Em 1991, seis adolescentes desaparecem misteriosamente durante um jogo de RPG. Dois anos depois, apenas cinco regressam, marcados por segredos obscuros e cicatrizes, tanto físicas como emocionais, que nunca chegam a sarar. Agora, 25 anos mais tarde, atormentados pelos fantasmas do passado, decidem regressar ao mundo de Die: um universo sombrio e fascinante, inspirado na literatura fantástica anglófona e encapsulado num icosaedro, um dado de 20 lados.
Gillen constrói um enredo que é uma verdadeira carta de amor aos RPGs, explorando as suas raízes históricas. Desde os tabuleiros do século XIX, passando pelas influências literárias de Tolkien, H.G. Wells e Lovecraft, pelo Dungeons & Dragons (D&D) e chegando aos jogos de consola da atualidade. As alusões às irmãs Brontë são um toque brilhante e genuinamente inesperado, especialmente porque desconhecia por completo os mundos imaginários criados por Charlotte e Emily na infância, Angria e Gandol, dos quais apenas sobreviveram alguns poemas.

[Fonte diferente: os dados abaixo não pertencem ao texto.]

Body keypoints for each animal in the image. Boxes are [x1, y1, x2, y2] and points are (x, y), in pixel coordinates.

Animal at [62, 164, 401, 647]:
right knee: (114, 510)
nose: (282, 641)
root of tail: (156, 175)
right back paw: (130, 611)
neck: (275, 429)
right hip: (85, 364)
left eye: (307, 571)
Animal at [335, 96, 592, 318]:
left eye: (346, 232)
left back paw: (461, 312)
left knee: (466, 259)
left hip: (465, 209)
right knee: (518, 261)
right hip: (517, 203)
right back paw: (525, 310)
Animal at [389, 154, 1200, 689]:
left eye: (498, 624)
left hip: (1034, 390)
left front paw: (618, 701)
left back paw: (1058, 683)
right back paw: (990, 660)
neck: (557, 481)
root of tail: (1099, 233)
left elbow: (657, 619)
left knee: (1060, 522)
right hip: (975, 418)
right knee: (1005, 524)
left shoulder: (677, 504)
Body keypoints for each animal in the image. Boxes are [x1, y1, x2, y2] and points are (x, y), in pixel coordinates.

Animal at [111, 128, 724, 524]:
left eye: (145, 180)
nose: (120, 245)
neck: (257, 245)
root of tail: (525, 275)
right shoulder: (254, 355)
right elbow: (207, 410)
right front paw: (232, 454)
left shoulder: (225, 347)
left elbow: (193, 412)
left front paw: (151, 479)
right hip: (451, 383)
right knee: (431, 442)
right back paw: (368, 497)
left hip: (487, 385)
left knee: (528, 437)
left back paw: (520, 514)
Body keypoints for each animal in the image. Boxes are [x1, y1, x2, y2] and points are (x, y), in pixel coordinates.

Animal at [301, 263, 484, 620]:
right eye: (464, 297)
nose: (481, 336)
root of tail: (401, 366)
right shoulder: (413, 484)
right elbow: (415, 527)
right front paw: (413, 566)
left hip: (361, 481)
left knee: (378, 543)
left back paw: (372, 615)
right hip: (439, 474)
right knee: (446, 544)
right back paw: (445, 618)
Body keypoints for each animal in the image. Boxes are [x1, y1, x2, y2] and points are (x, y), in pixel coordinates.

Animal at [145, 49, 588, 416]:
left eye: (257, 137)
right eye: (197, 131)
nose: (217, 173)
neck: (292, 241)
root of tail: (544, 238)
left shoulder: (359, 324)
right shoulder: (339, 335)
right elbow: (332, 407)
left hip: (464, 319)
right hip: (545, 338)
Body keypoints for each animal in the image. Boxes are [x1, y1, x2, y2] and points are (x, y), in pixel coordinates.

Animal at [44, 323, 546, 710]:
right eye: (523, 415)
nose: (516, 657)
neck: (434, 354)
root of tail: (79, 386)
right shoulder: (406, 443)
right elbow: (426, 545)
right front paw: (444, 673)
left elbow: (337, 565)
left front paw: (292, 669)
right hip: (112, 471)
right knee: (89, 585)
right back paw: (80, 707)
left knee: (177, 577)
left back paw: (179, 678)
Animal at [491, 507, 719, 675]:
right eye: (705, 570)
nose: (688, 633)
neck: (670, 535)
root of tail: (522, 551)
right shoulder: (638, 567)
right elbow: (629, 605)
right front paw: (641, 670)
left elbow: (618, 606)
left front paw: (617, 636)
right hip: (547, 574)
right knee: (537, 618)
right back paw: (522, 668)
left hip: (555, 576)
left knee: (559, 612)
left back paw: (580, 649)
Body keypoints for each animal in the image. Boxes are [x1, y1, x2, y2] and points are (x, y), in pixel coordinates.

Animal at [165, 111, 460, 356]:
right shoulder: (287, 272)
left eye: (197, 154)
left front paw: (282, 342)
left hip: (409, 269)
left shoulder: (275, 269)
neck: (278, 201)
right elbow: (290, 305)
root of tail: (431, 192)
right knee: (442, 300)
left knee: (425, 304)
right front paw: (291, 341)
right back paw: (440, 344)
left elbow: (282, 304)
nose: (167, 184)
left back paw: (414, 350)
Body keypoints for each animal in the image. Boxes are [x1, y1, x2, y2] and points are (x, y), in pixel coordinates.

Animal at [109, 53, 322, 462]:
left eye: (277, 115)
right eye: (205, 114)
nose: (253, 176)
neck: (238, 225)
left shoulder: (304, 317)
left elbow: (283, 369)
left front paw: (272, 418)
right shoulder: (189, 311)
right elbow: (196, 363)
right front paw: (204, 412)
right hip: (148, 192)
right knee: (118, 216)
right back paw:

E depois, há a arte. A arte de Stephanie Hans é simplesmente deslumbrante. Cada página é uma pintura de tirar o fôlego, repleta de emoções intensas e detalhes arrebatadores, digna de ser emoldurada.
Outro aspeto fascinante é a alegoria queer que permeia a obra. Gillen, que já nos brindou com inúmeros personagens LGBTQ+ no seu repertório, explora aqui a identidade de género de forma inicialmente subtil, mas que culmina num final profundamente emocional e poderoso.
Die relembrou-me a importância dos jogos e das histórias: porque nos envolvemos tão profundamente nelas, como podem moldar quem somos e como nos oferecem um refúgio nos momentos em que mais precisamos. Acima de tudo, é uma história sobre aceitação pessoal e perdão, tanto para os outros como para as versões passadas de nós mesmos, aquelas que, embora distantes, permanecem inescapavelmente parte de quem somos.